■ Required work
A faithful copy is required. Print each line of the data exactly and omit the pictures.

■ Recorded information
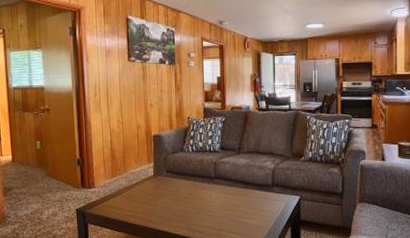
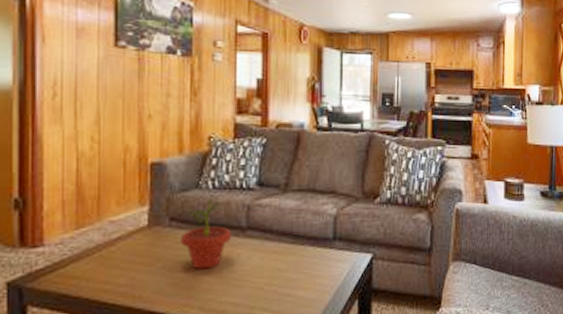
potted plant: none [174,154,206,204] -> present [181,193,232,270]

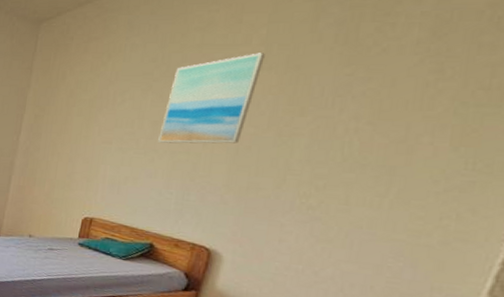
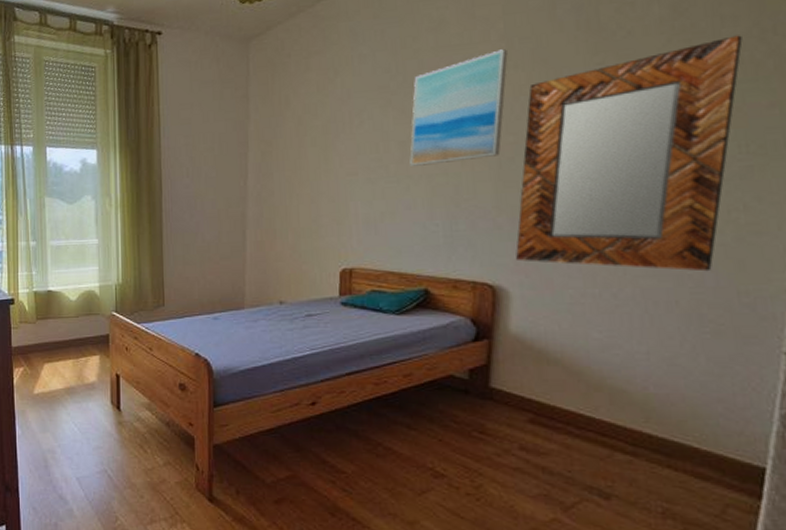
home mirror: none [235,63,495,266] -> present [516,35,743,272]

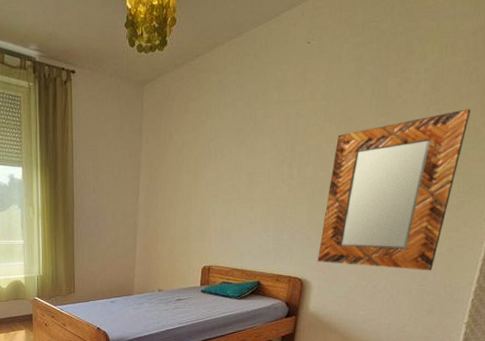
wall art: present [410,49,508,166] -> none [254,107,326,192]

■ Response area
potted plant: none [174,154,206,204] -> present [181,193,232,270]

home mirror: none [235,63,495,266] -> present [516,35,743,272]

wall art: present [410,49,508,166] -> none [254,107,326,192]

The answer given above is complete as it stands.